* **Excerpted passage**

[Start of section]

A question: why do bad things happen to good people

A reflection being delivered on 12 June at St Stephen’s…

12-6-11 St Stephen’s in Bryndwr
2 Cor 8:1-14 & Matt 5:38-48
Why do bad things happen to good people? Or, why do good things happen to bad people?  

This is the start of what I hope will be a series of sermons based on your questions and requests on themes or passages from scripture that intrigue and puzzle, or are simply of interest to my congregation.  The question why do bad things happen to good people?’ has been suggested to me.  It is an old old question – ‘why do we suffer?’ is the question behind it.  If God is good and God cares, why do bad things happen to faithful people?  It is an age-old question and to a degree the answer to it is always going to be elusive because all of our questions of God sooner or later are going to come up against a ceiling of sorts – the ceiling that is the limit of human understanding – the ceiling that is the mystery of God.  But there are some approaches to the question that I want to suggest we can take that might satisfy the person who asked it.  And whatever I have to say I am grateful that it has been asked – there is a place for all of our questions here and I want you to feel encouraged to ask them.

If I was naughty I would summarise my answer to the question of why bad things happen to good people with two simple words – ‘why not?’  I will try not to be naughty but by the end those two words might prove to be sufficient.

The ethical teachings of Jesus in the Sermon on the Mount offer us a useful platform for our enquiry.  In the context of teaching that we are to be about loving all people, including our enemies, Jesus states: ‘…your Father in heaven…makes his sun to rise on the evil and on the good, and sends rain on the righteous and the unrighteous.’  In other words God doesn’t make divisions in the bestowing of the blessings of life according to whether people have been good or bad.

These divisions are ours.  We are the ones who insist on making moral judgements.  We are the ones who label people, who dismiss people, and who either look up our noses or down our noses at people.  We are the ones who demarcate people according to standards we have set.

Thus when bad things happen to bad people we feel that that is justified – it is their fault – they have put themselves in the situation and that is their problem – they are simply paying the price for their badness.

And in the same way, when good things happen to good people we feel that that is justice – that is how the world should work… that is what is fair and right.

But we get mystified when life doesn’t always play that game on these terms – when something bad happens to someone we admire and who seems to be ‘one of us’, we begin to ask questions.  We look for excuses to justify their change in fortune – maybe so and so wasn’t as good as we thought.  Maybe something has caught up on them.

But I wonder if the problem is really ours in that we have been brought up to think that our good behaviour is to be rewarded and people’s bad behaviour deserves to be punished.  Maybe our values are too hard and narrow.

[End of section]

* **Problem requirements**
Copy out the part of the sermon running from "These divisions are" up to and including "for their badness.". None of the items after the sermon are needed.

* **Source data**
[Start of section]

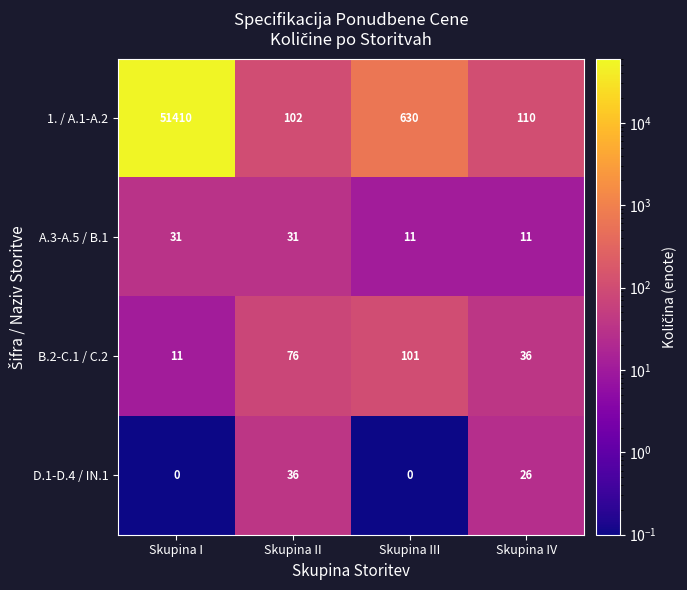

At which category is the sum across all series the highest?

Skupina I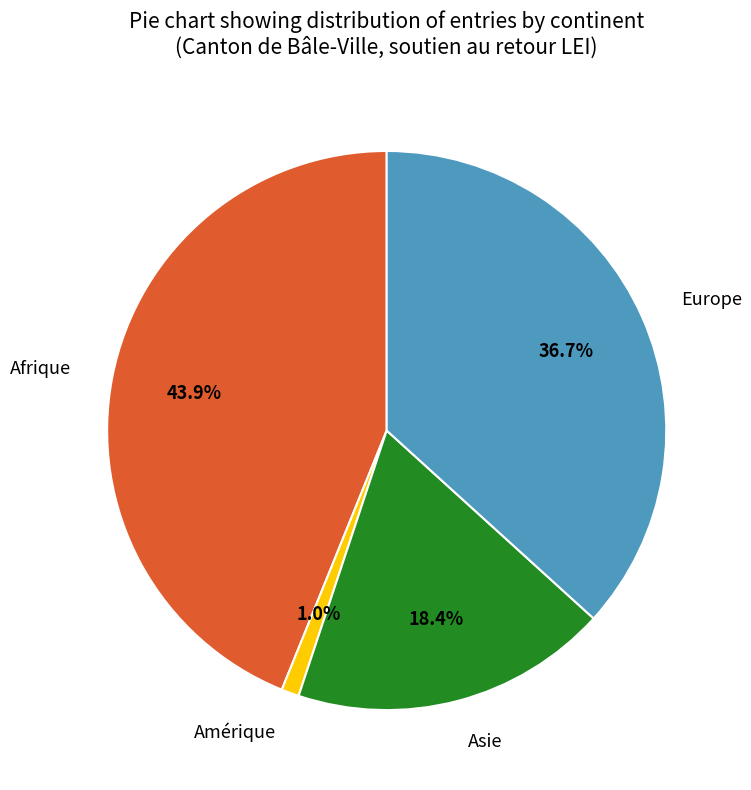

How many segments does this pie chart have?

4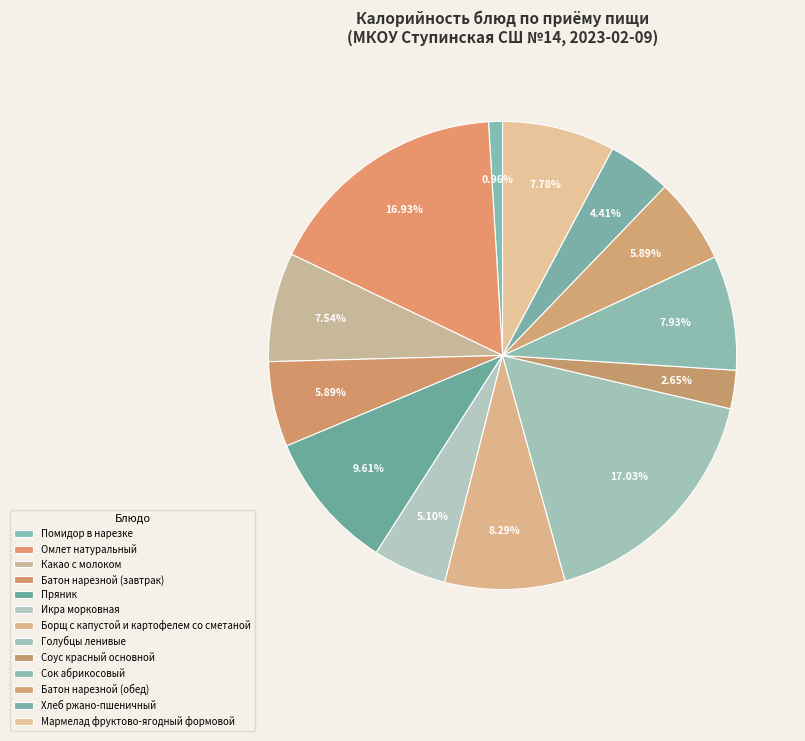

Is there a majority slice in this chart?

No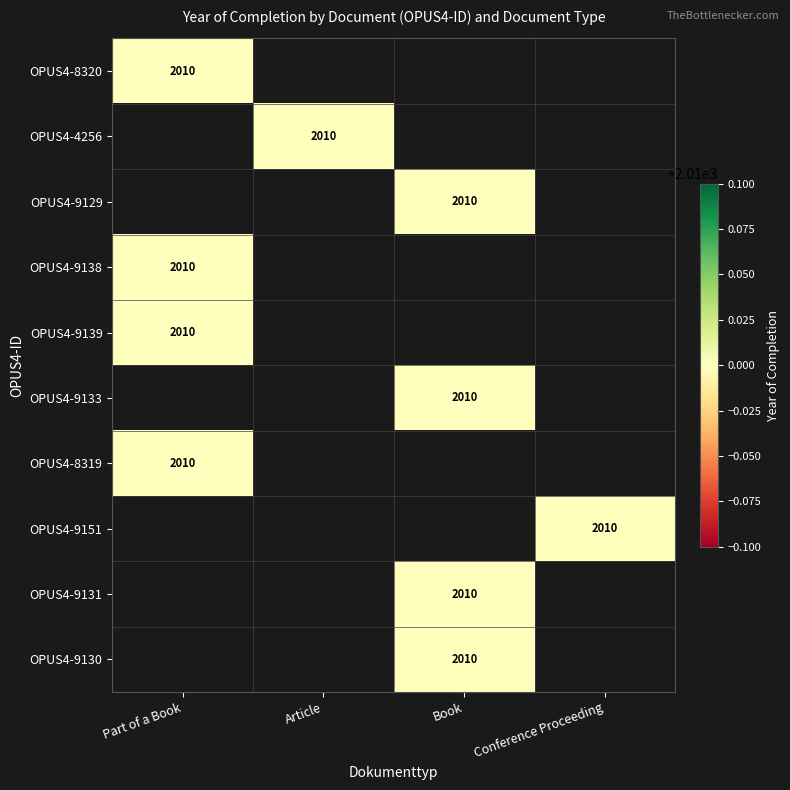

The OPUS4-9133 series shows 1131 at Part of a Book. True or false?

False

[End of section]

* **Solution to this task**
These divisions are ours.  We are the ones who insist on making moral judgements.  We are the ones who label people, who dismiss people, and who either look up our noses or down our noses at people.  We are the ones who demarcate people according to standards we have set.

Thus when bad things happen to bad people we feel that that is justified – it is their fault – they have put themselves in the situation and that is their problem – they are simply paying the price for their badness.